=== Document excerpt ===

My professional life began in youth services, where one of my first jobs was at the King County Juvenile Court. I was assigned to the maximum security cell block known as the Special Programs Unit (detention staff called it "SPU"), and it is these from experiences that David's character in We Are the Love Gods is drawn. Within a year, I landed program development positions working with inner-city youth at Camp Fire Boys & Girls and King County Boys & Girls Clubs.

 

I went on to organize community programs for women transitioning off public assistance, people with disabilities, teen parents, and battered women. My work took me to the Metropolitan Seattle Urban League, the Minority Executive Directors Coalition, United Way, and the Northwest Women's Law Center, among other organizations. I also served as a speaker for the Lifelong AIDS Alliance and People of Color Against AIDS Network. (For a complete list of my community work, click here.)

 

These experiences informed my rite of passage as an African American woman and provided rich inspiration for my future novel.

 

African American males

 

I wish I could say the predicament for youth of color has improved, but the statistics tell a different, alarming story. A third of African American males between the ages of 20 and 29 are in the criminal justice system. Forty percent of the U.S. prison population is African American. Black males between the ages of 30 and 34 have the highest incarceration rates of any race or ethnicity, and are four times more likely to be murdered than any other demographic in the U.S. Four out of five black victims are killed by guns. Whole generations of black youth are being lost to gang violence.

 

Something is fundamentally wrong. "But who in the hell cares?" cries Tupac Shakur on 2Pacalypse Now.

 

What can we do to save our brothers, sons, nephews and fathers from the tortured legacy that annihilates them? I look forward to exploring in my fiction the cultural, institutional, and interpersonal themes that contribute to the assault on African American males, and the efforts underway, such as President Obama's "My Brothers Keeper" program, to halt the death spiral and make our men whole.

=== Raw data ===

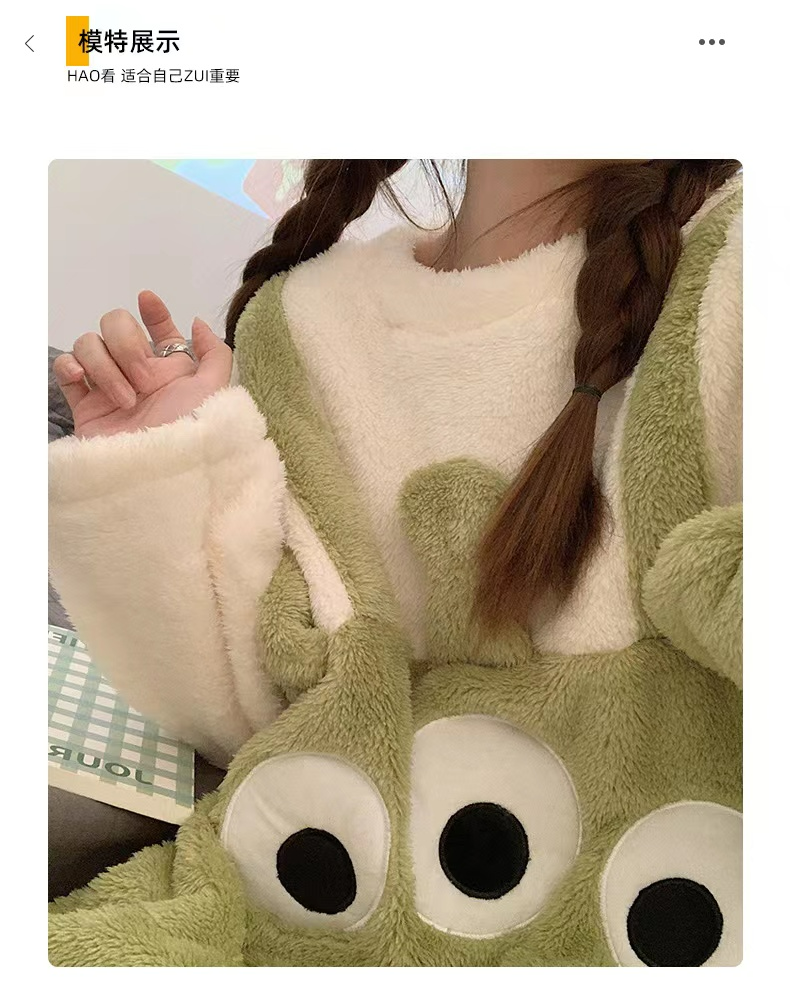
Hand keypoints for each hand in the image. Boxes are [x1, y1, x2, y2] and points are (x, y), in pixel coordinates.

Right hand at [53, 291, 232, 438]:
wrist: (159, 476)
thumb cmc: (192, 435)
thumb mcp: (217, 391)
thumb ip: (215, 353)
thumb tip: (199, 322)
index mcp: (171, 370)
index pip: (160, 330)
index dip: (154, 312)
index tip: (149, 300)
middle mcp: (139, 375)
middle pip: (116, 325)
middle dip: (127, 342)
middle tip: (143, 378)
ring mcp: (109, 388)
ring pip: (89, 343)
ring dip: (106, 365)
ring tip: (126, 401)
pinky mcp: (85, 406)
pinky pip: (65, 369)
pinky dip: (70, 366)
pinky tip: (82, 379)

===

### Task instructions
• 1. In the youth services excerpt, what name did detention staff use for the Special Programs Unit?
• 2. Translate this sentence from the youth services excerpt into Spanish: "Forty percent of the U.S. prison population is African American."
The entries stand apart from the youth services excerpt and are separate material.

### Results
• 1. "SPU"

• 2. El cuarenta por ciento de la población carcelaria de EE. UU. es afroamericana.